• **Text segment**
----
An ANN is a **computational model inspired by the human brain**.

* It consists of **neurons (nodes)** arranged in layers.
* These neurons are **connected by weights**, which adjust during learning.
* ANNs are designed to **learn complex relationships** from data, both linear and nonlinear.

**Analogy:**

* Input features → sensory neurons in brain.
* Hidden layers → processing neurons in brain that extract patterns.
* Output → brain’s decision or response.

---

### Intuition 

The **core idea**:

* A neural network **combines inputs in weighted ways** to compute an output.
* The network **learns the best weights** to approximate a target function.

**Example:** Predicting house prices.

* Inputs: size, location, age.
* Neurons combine these inputs in different ways (weighted sum + bias).
* Activation function transforms them → captures nonlinear patterns (e.g., big house in a bad neighborhood might cost less).
* Output: predicted price.

**Key intuition points:**

1. Each neuron is a **function approximator**.
2. Multiple neurons → can model **complex functions**.
3. Layers allow **hierarchical feature extraction**:

   * Early layers → basic features (edges in images).
   * Deeper layers → complex features (objects in images).

---

### Components of an ANN

#### Neurons

* Input: (x_1, x_2, \dots, x_n)
* Weights: (w_1, w_2, \dots, w_n)
* Bias: (b)
* Output: (y = f(\sum w_i x_i + b))

**Intuition:**

* Weights = importance of each input.
* Bias = shifts the decision boundary.
* Activation function = introduces **non-linearity**.

---

#### **Layers**

* **Input layer**: raw features.
* **Hidden layers**: learn **intermediate patterns**.
* **Output layer**: final prediction.

**Intuition:**

* Without hidden layers → linear models.
* Hidden layers → network can model **nonlinear relationships**.

---

### **Activation Functions**

* Transform neuron output.
----
• **Extracted page text data**
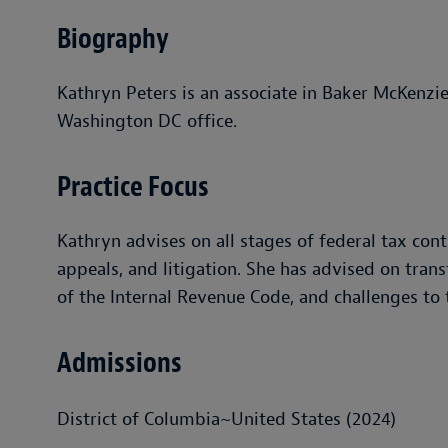
Biography
Kathryn Peters is an associate in Baker McKenzie
Washington DC office.
Practice Focus
Kathryn advises on all stages of federal tax cont
appeals, and litigation. She has advised on trans
of the Internal Revenue Code, and challenges to t
Admissions
District of Columbia~United States (2024)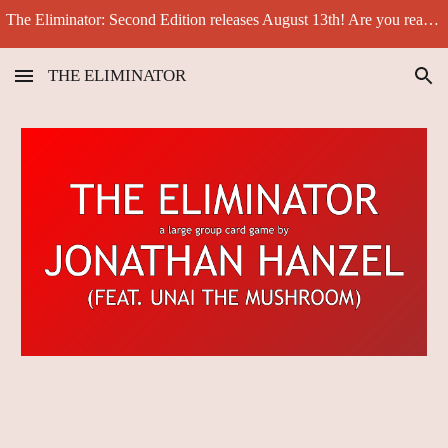
The Eliminator: Second Edition releases August 13th! Are you ready for another big challenge?
Skip to main content
Skip to navigation
THE ELIMINATOR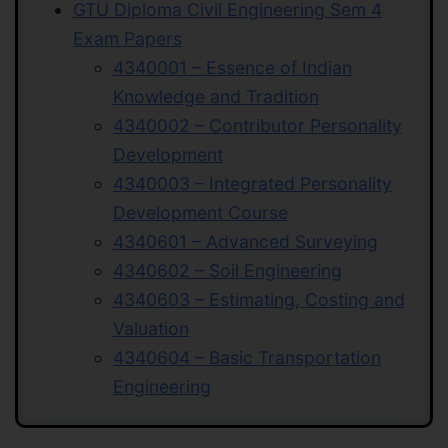
GTU Diploma Civil Engineering Sem 4
Exam Papers
4340001 – Essence of Indian
Knowledge and Tradition
4340002 – Contributor Personality
Development
4340003 – Integrated Personality
Development Course
4340601 – Advanced Surveying
4340602 – Soil Engineering
4340603 – Estimating, Costing and
Valuation
4340604 – Basic Transportation
Engineering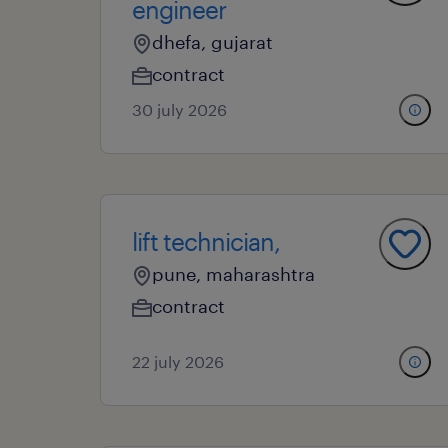
engineer
dhefa, gujarat
contract
30 july 2026
lift technician,
pune, maharashtra
contract
22 july 2026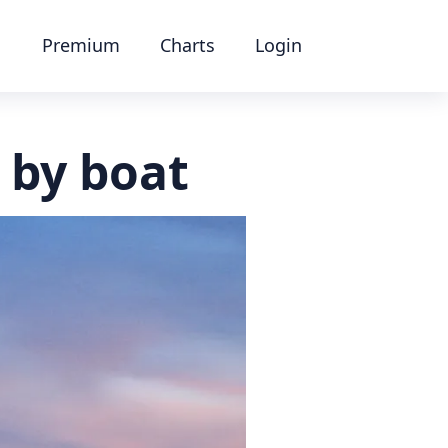
Premium
Charts
Login
 by boat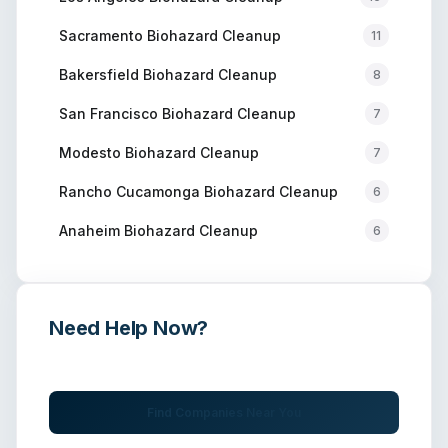
Sacramento
Biohazard Cleanup
11
Bakersfield
Biohazard Cleanup
8
San Francisco
Biohazard Cleanup
7
Modesto
Biohazard Cleanup
7
Rancho Cucamonga
Biohazard Cleanup
6
Anaheim
Biohazard Cleanup
6
Need Help Now?
Get immediate assistance from verified professionals
Find Companies Near You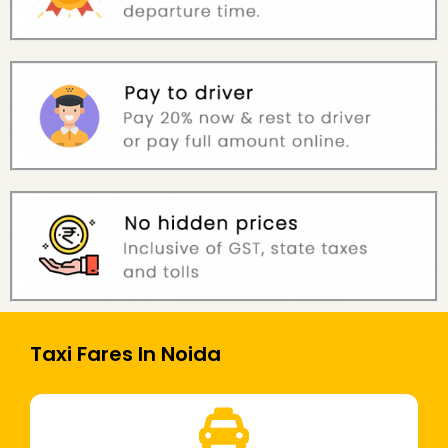
Taxi Fares In Noida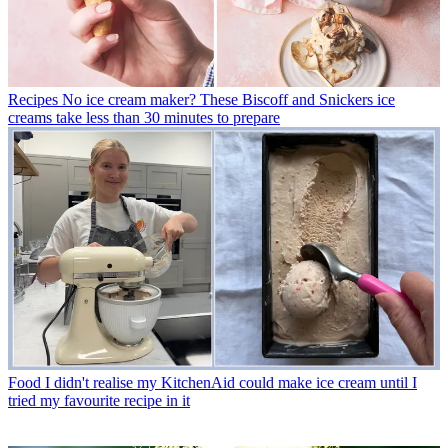
Recipes
No ice cream maker? These Biscoff and Snickers ice
creams take less than 30 minutes to prepare
Food
I didn't realise my KitchenAid could make ice cream until I
tried my favourite recipe in it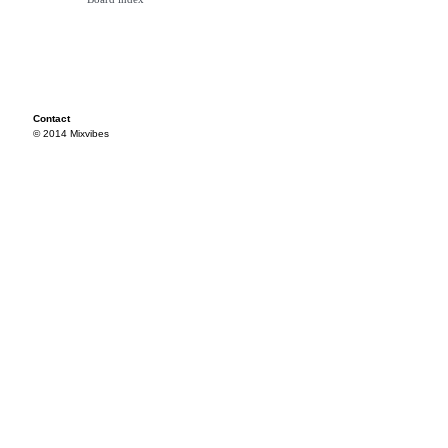
Contact
© 2014 Mixvibes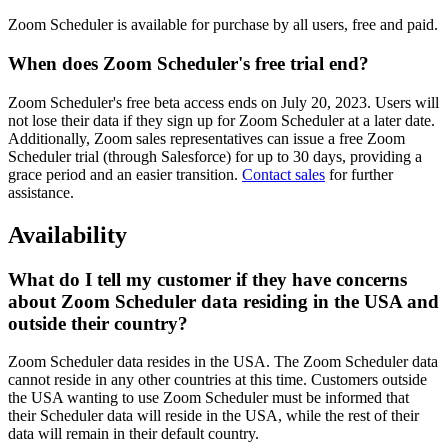
Zoom Scheduler is available for purchase by all users, free and paid.
When does Zoom Scheduler's free trial end?
Zoom Scheduler's free beta access ends on July 20, 2023. Users will
not lose their data if they sign up for Zoom Scheduler at a later date.
Additionally, Zoom sales representatives can issue a free Zoom
Scheduler trial (through Salesforce) for up to 30 days, providing a
grace period and an easier transition.
Contact sales
for further
assistance.
Availability
What do I tell my customer if they have concerns
about Zoom Scheduler data residing in the USA and
outside their country?
Zoom Scheduler data resides in the USA. The Zoom Scheduler data
cannot reside in any other countries at this time. Customers outside
the USA wanting to use Zoom Scheduler must be informed that
their Scheduler data will reside in the USA, while the rest of their
data will remain in their default country.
----
• **Assigned task**
In the text on artificial neural networks, what role is given to the bias in a neuron?

• **Your solution**
The bias shifts the decision boundary.